Techtron.
- Industry: Scientific instruments
- Founded: 1938
- Headquarters: Melbourne, Australia
- Key people: Mr Geoffrey S.V. Frew, Founder Alan Walsh, Inventor of AAS
- Products: Electronic Equipment, Scientific instruments
- Parent: Merged with Varian Inc. 1967

= Techtron =

Techtron Appliances was an Australian electronics manufacturer established in 1938 by Mr Geoffrey S.V. Frew. It manufactured electronic equipment to order in North Melbourne, Australia. The name was derived from the words 'Technical' and 'Electronic'.

== History ==
After the second world war, Mr Frew manufactured a range of scientific equipment from his home in Brighton.

In 1954, Techtron moved to small cottages in Market St. South Melbourne, and in 1957, won a tender to build electronics modules for Atomic Absorption Spectrophotometers (AAS) to CSIRO specifications. Mr Frew worked closely with Alan Walsh, the originator and developer of the atomic absorption method of chemical analysis.

By 1962 Techtron had supplied about of these 40 kits, and took a manufacturing license from CSIRO to manufacture complete AAS instruments using imported Carl Zeiss AG monochromators, with electronics and other components made locally.

In 1964 Techtron produced the first all-Australian AA instrument, the Techtron AA3, and presented it at the 1964 Pittsburgh Conference in the United States of America.

In August 1965, Techtron Appliances Pty Ltd merged with Atomic Spectral Lamps Pty Ltd to form Techtron Pty Ltd

1967 – Continued growth forced a move to Springvale Rd, Mulgrave, Australia. In October 1967, Techtron Pty Ltd merged with Varian Associates, an American company based at Palo Alto, California. This merger brought great strengths to Techtron in the way of manufacturing techniques, financial support, and perhaps most importantly, a worldwide distribution network for its products. The company now became known as Varian Techtron Pty. Limited.

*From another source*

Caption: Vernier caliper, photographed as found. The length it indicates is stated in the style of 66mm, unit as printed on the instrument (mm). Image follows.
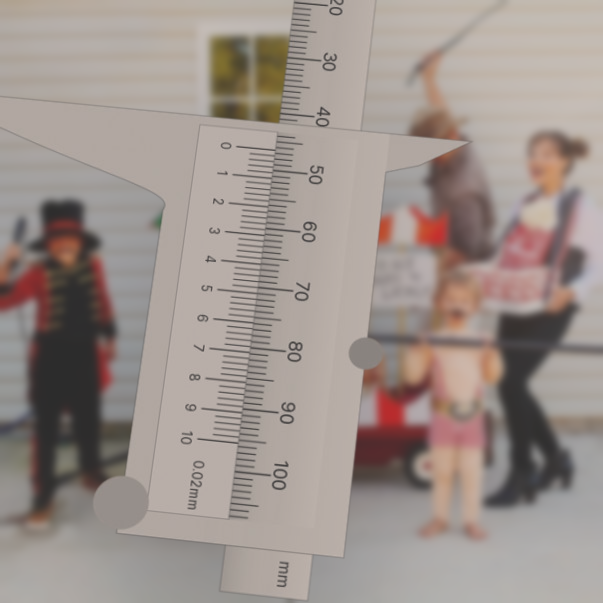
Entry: 46.5mm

In 1970, Geoffrey Frew donated a substantial sum to the Australian Academy of Science 'in recognition of the successful commercial development of atomic absorption spectrochemical analysis, which had been originated by Dr A. Walsh of the CSIRO Division of Chemical Physics in 1954'. The Geoffrey Frew Fellowships enable distinguished scientists from abroad to travel to Australia to participate in the Australian Spectroscopy Conferences and to visit scientific centres around the country. Recipients have included Nobel Laureates A.L. Schawlow, G. Porter, G. Herzberg, C. Cohen-Tannoudji and J. Polanyi.

In 1971 the company developed a range of UV-Visible spectrophotometers which complemented its range of AA instruments and allowed the company access into a new market segment. A totally new micro-computerised range of these UV-Visible instruments was given a worldwide release in the United States in March 1980

A major tribute was paid to Varian Techtron in 1982 with the decision by Varian Associates to transfer the complete Cary UV-Visible product line down to Australia. Cary had long been known as the 'Rolls-Royce' of UV-Visible spectrophotometers and now the total responsibility for the manufacture, marketing and future development of these products lay with the Australian company.

In 1990 some 450 people were employed at the Melbourne plant.

1991 – Varian, Inc. was formed to take over the scientific instruments, vacuum products and electronics manufacturing businesses of Varian Associates, Inc. Varian Australia Pty Ltd became a subsidiary of Varian, Inc.

2009 - In November 2009 Agilent Technologies Inc. acquire Varian, Inc. for US$1.5 billion. The Mulgrave site continues to be profitable and grows slightly as they absorb the Agilent sales staff from the Burwood site. The Agilent Network Testing group (Burwood site) is sold off to LA based company Ixia.